The global sell-off in stocks continued on Tuesday as investors recalibrated their expectations of the Federal Reserve’s interest rate policy, which will underpin the financial health of households, businesses and governments around the world.
Stock indices of Japan, Taiwan, Australia, New Zealand, South Korea and the Philippines fell by almost 1% or more after Monday’s turbulent day on Wall Street. Stocks in Hong Kong and China also fell. In Europe, the benchmark Stox 600 index fell slightly in midday trading, extending his 1% decline on Monday.
Oil remains an outlier as prices rise after Saudi official’s announcement alluded to Regarding discontinuation of production.
U.S. stock futures oscillated between small gains and losses in premarket trading on Tuesday, suggesting it could be another volatile day for investors when markets open on Wall Street. .

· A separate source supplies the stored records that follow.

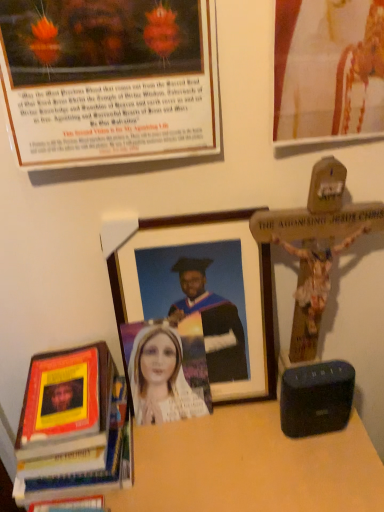
Where is `vacant space that is in between hardcover book at lower left and wooden picture frame at center, acting as the 1th picture frame starting from the bottom`? Image resolution: width=384 pixels, height=512 pixels. vacant space that is in between hardcover book at lower left and wooden picture frame at center, acting as the 1th picture frame starting from the bottom is located at coordinates (187, 443).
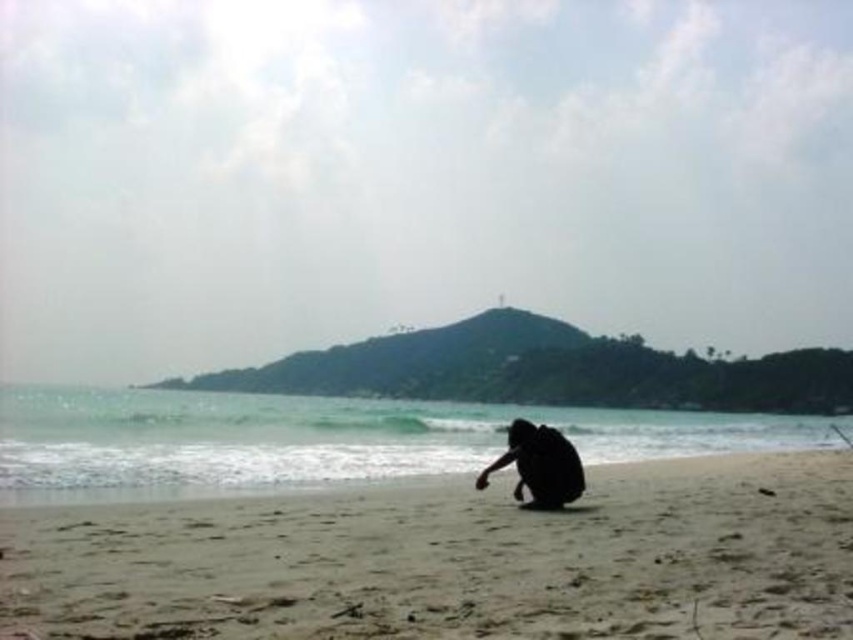
Which of these two, sandy beach at lower center or black matte person at center, stands shorter?

Standing shorter between the two is sandy beach at lower center.

Who is positioned more to the left, sandy beach at lower center or black matte person at center?

black matte person at center is more to the left.

Is point (631, 589) positioned before point (531, 429)?

Yes, it is in front of point (531, 429).

Where is `sandy beach at lower center`? The height and width of the screenshot is (640, 853). sandy beach at lower center is located at coordinates (453, 561).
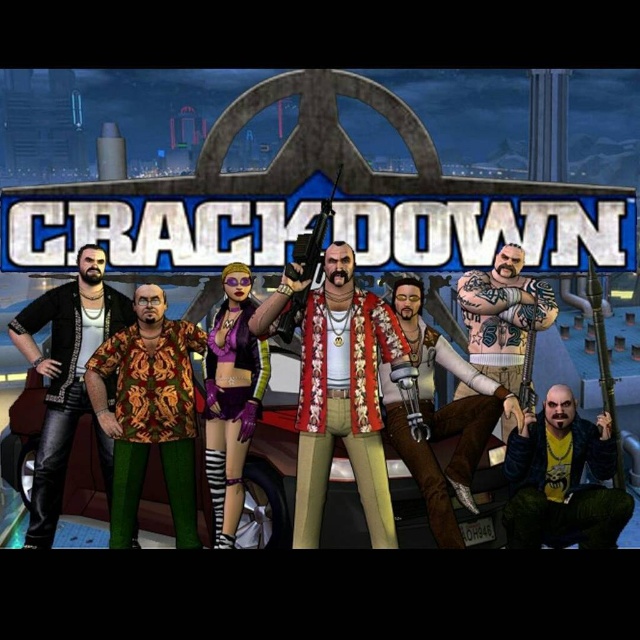
From the picture: You are a character in the game Crackdown and need to grab the printed fabric shirt at center. If your grappling hook can reach up to 20 meters, will you be able to reach it?

The printed fabric shirt at center is 21.80 meters away from the viewer, which is beyond the grappling hook range of 20 meters. You cannot reach it with the grappling hook.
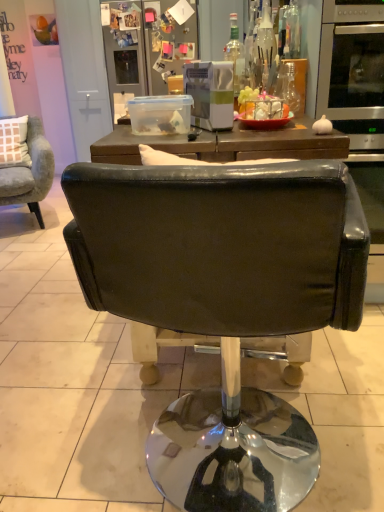
Find the location of `vacant space to the left of black leather chair at center, the second chair positioned from the top`. vacant space to the left of black leather chair at center, the second chair positioned from the top is located at coordinates (61, 426).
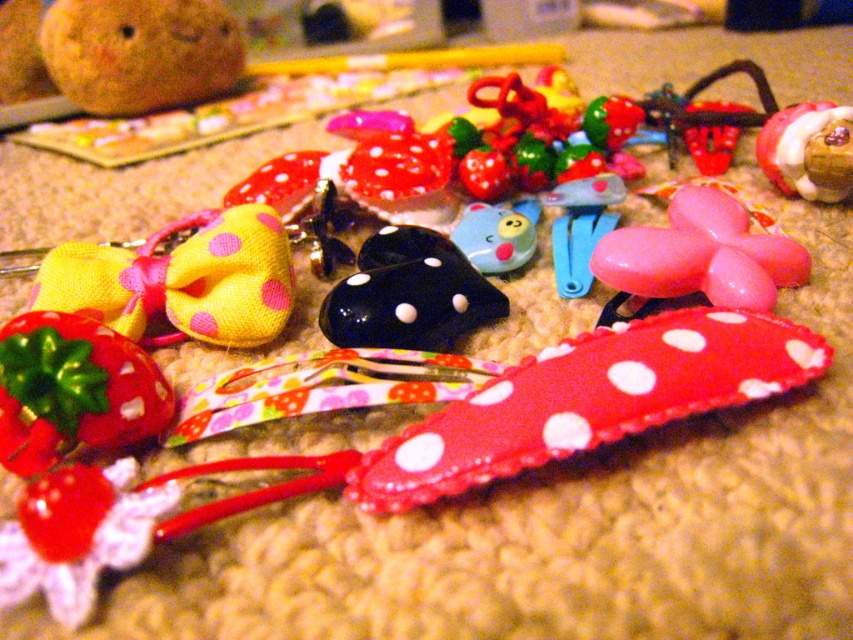
You are a child trying to reach for the black glossy heart at center and the blue rubber duck at center on the table. Which one is taller?

The black glossy heart at center is much taller than the blue rubber duck at center.

You are organizing hair accessories and need to place the yellow fabric bow at left and the blue plastic clip at center into a box. Based on their sizes, which one might require more space horizontally?

The yellow fabric bow at left might be wider than the blue plastic clip at center, so it would require more horizontal space.

You are organizing a hair accessory display and want to place the matte red fabric bow at upper left and the blue plastic clip at center on a shelf. If the shelf has limited space, which accessory should you place first to ensure both fit?

The matte red fabric bow at upper left is smaller than the blue plastic clip at center, so you should place the blue plastic clip at center first to ensure there is enough space for both.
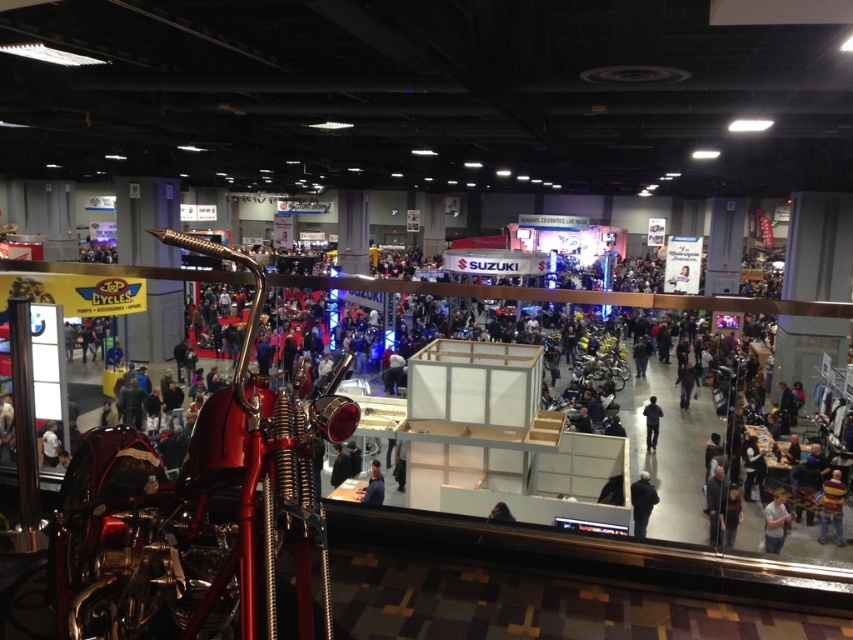
You are at the motorcycle show and want to take a photo of the shiny chrome motorcycle at lower left without anyone blocking the view. The light blue shirt at lower right is in the way. In which direction should you move to get a clear shot?

The shiny chrome motorcycle at lower left is to the left of the light blue shirt at lower right. To avoid the light blue shirt at lower right, you should move to the left side of the light blue shirt at lower right so that the motorcycle is no longer obstructed.

You are standing at the entrance of the motorcycle exhibition and want to take a photo of the two points in the scene. The first point is labeled as point [781,493] and the second is point [631,508]. Which point should you focus on first to ensure both are in the frame without moving the camera?

You should focus on point [631,508] first because it is in front of point [781,493]. Since point [781,493] is behind point [631,508], focusing on the closer point will help keep both in the frame by maintaining depth of field.

You are standing at the entrance of the event space and see the point marked as point (831, 506). What object is located at this point?

The striped sweater at lower right is located at point (831, 506).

The deal suggests that investors have so far receded from expectations that the Fed will be less aggressive on rate hikes due to recent data showing easing inflation in the US. Add to worries about the health of the global economy, and this shift in sentiment has sent the S&P 500 down his 2.1% on Monday, his worst one-day decline since mid-June.
“The smart thing to do is take risks and wait and see,” said Chetan Seth, Asia-Pacific equity strategist at Nomura Securities, referring to a meeting of central bankers in Jackson Hole, Wyoming, this week. ‘ said. The Fed chair is due to deliver a speech on Friday, and investors will look for clues as to whether the Fed will raise rates by another 3/4 percentage point at its September meeting or opt for a 0.5 percentage point hike.
But Powell is unlikely to hint at the Fed’s concrete plans for next month, Seth said. The Federal Reserve will wait to examine employment and inflation data due in the coming weeks before making a decision on the size of the rate hike, he added.Futures markets are rocking, but traders Barely hope now Interest rates will rise by three-quarters of a percentage point next month.
On Tuesday, a survey of business activity in the Eurozone S&P Global Showed 2nd month contractions. S&P Global said weaker demand and weaker confidence “meaning that firms have become increasingly reluctant to expand staffing and the rate of job creation has slowed to its slowest in almost a year and a half.” .
The euro extended Monday’s plunge against the dollar, falling just below par, a one-for-one exchange with the US currency. European natural gas prices fell slightly but remained near the previous day’s record highs after rising 13% amid fears Russia would further restrict oil and gas flows to Western Europe. rice field.
“Gas supplies are expected to be more disrupted towards the end of the year, energy prices will remain high and will weigh particularly heavily on the manufacturing sector, which is likely to be subject to energy rationing over the coming months, with some companies temporarily may close in 2020,” Melanie De Bono, senior European economist at Pantheon Macroeconomics, wrote in a research note.